Bedenin ve Ruhun Dengesi: Acının Tiyatrosal İfadesi
Heykel, altı blok Yunan Paros mermerinden yapılmıştır ve yüksekliği 2,03 metredir. Laokoon ve iki oğlunun yılanlar tarafından acılı bir biçimde öldürülmesini tasvir eder. Üçü de çıplaktır ve kas yapıları belirgindir. Tüm antik Yunan ve Roma mermer heykellerinde olduğu gibi, bu heykelinde ilk hali boyalıydı.

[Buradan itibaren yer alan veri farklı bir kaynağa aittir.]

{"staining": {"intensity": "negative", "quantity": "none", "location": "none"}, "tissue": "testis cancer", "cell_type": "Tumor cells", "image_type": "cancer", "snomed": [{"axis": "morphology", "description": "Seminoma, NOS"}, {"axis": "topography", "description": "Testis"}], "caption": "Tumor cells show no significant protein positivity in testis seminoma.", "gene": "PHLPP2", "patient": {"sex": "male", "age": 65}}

Kompozisyonun merkezinde bulunan Laokoon, bükülmüş bir pozisyonda bir sunak üzerinde oturur. Yılanlardan biri kalçasına dişlerini geçirir. Laokoon acı içinde bağırırken başını geriye atar. En şiddetli acı ifadesi, yalnızca yüzünde değil, bedenin bütününde kendisini gösterir. Acı, bütün kaslarda ve sinirlerde fark edilir. Acıyla birlikte mücadele ve direniş görünür fakat öfke ifadesi görünmez.
Saçları ve sakalında bulunan derin oyulmuş bukleler bu etkileyici bir görünümü güçlendirir.

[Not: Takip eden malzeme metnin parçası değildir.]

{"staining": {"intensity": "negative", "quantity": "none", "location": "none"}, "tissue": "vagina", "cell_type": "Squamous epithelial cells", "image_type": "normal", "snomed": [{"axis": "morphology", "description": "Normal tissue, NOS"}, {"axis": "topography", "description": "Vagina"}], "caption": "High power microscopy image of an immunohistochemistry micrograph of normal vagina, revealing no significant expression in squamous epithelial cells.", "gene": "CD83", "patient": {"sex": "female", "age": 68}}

Laokoon’un iki genç oğlu onun iki yanında yer alır. Soldaki oğul daha küçüktür. Kendisini tamamen bırakmıştır ve muhtemelen ölmüştür. Sağdaki, daha büyük olan oğul, bacağına ve koluna dolanmış yılanı çözmeye çalışır. Başı babasına dönüktür, yüzünde korku ve şaşkınlık ifadesi vardır. Heykelde tiyatrosallık ve abartılı bir gerçeklik hakimdir.
Michelangelo'nun Geri Dönen Gölgesi ve Laokoon'un Gerçek Hali
Heykel eksik parçaları ile kazılıp çıkarıldığında, uzmanlar onun bir zamanlar nasıl göründüğü ile ilgili çalışmalara başlarlar. Eserin kolları ve yılanın bazı bölümleri eksik bulunmuştur.

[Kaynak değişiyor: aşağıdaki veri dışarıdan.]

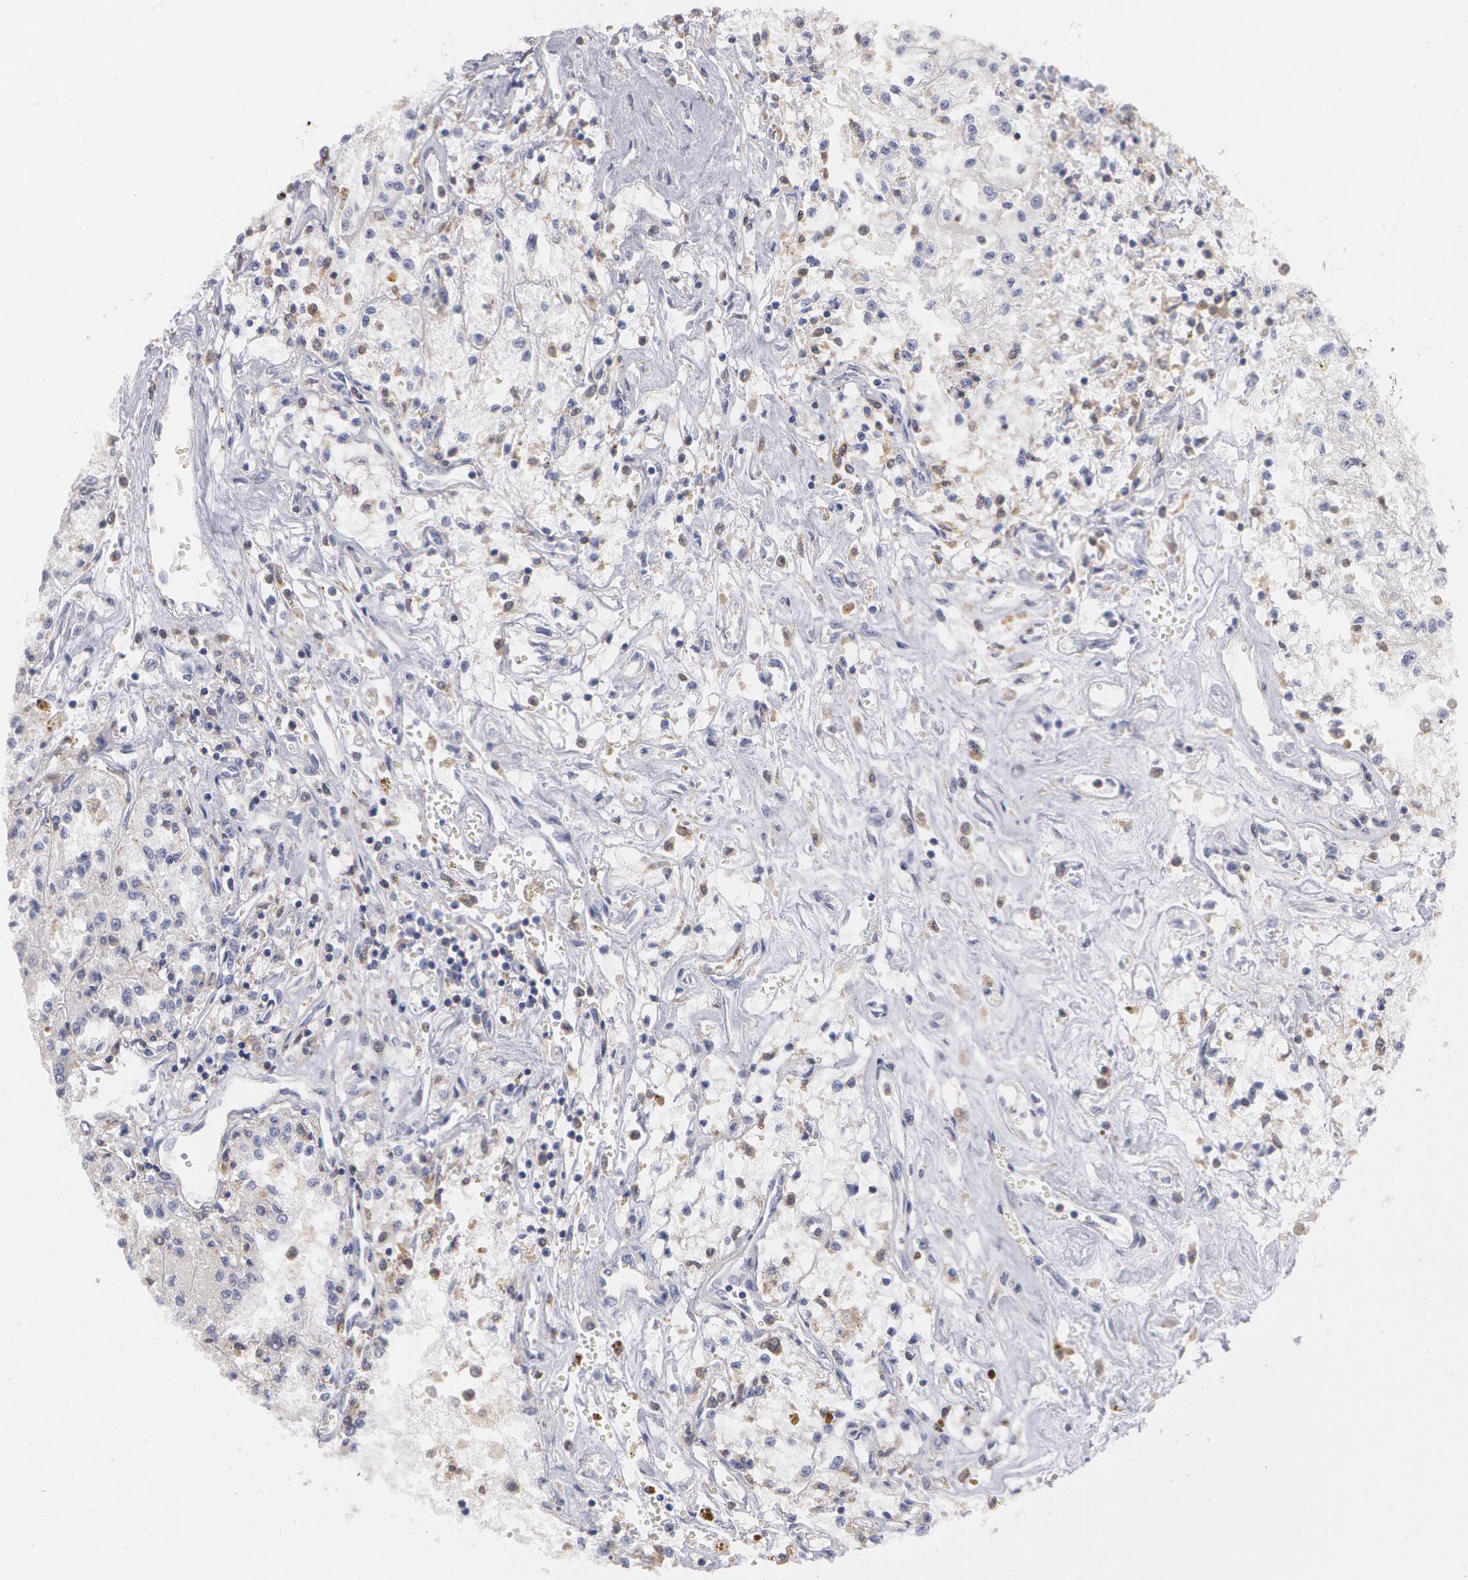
{"staining": {"intensity": "negative", "quantity": "none", "location": "none"}, "tissue": "renal cancer", "cell_type": "Tumor cells", "image_type": "cancer", "snomed": [{"axis": "morphology", "description": "Adenocarcinoma, NOS"}, {"axis": "topography", "description": "Kidney"}], "caption": "High magnification brightfield microscopy of renal cancer (adenocarcinoma) stained with DAB (brown) and counterstained with hematoxylin (blue): tumor cells show no significant expression.", "gene": "SYK", "patient": {"sex": "male", "age": 78}}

Papa II. Julius, kentin koruyucusu ve sanatçıları da Roma geleneğinin mirasçılarıydı. Dolayısıyla gözde sanatçılarından birinin eseri tamamlaması doğal bir olaydır.
Papa, dönemin en ünlü sanatçılarından oluşan bir saray kurmuştu. Laokoon’u Felice de’ Freddi’den hemen satın alıp sarayın avlusuna yerleştirir. Eser 1510 yılına kadar parçalanmış halde kalır. O yıl yaşlı mimar Donato Bramante, önde gelen sanatçılara Laokoon’un hasarını en iyi nasıl gidereceklerini göstermeleri için meydan okur. Raphael, Bramante’nin uzak bir akrabası olarak, jüri seçilir.
Michelangelo’nun Laokoon’un sağ kolunun acı içinde geriye doğru bükülmüş olduğunu savunan görüşünü hiçe sayan Raphael, bunun yerine Jacopo Sansovino’yu kazanan ilan eder. Sansovino’nun versiyonunda rahibin kolu yukarıya doğru uzanarak dramatik bir diyagonal kompozisyon yaratır. Bu yorum, 1520–1540 yılları arasında yapılan bir dizi restorasyonda uygulanır.
20. yüzyıla kadar heykelin standart görünümü böyledir. Ancak 1906’da Roma’da bir atölyede geriye doğru bükülmüş antik bir kol bulunmasıyla tarihin ironik bir dönüm noktası yaşanır. 1942’de bu parçanın gerçekten Laokoon’a ait olduğunun doğrulanması ve yeniden heykelin üzerine takılması, Michelangelo’nun görüşünü ölümünden yüzyıllar sonra haklı çıkarır.
Truva'nın Uyarısı: Rahip Laokoon'un Trajik Kaderi
Bu efsane M.Ö. 7. yüzyıla dayanır. Laokoon'un hikayesi, Truva Savaşı'nı anlatan bir dizi destan olan Epik Döngü'nün bir parçasıdır. Günümüze yalnızca İlyada ve Odysseia ulaşmıştır, ancak diğer bölümlerden bazı parçalar günümüze gelmiştir. Laokoon, Miletoslu Arktinos'un kaybolmuş eseri İliupersis'te (Truva'nın Yağmalanması) yer alır.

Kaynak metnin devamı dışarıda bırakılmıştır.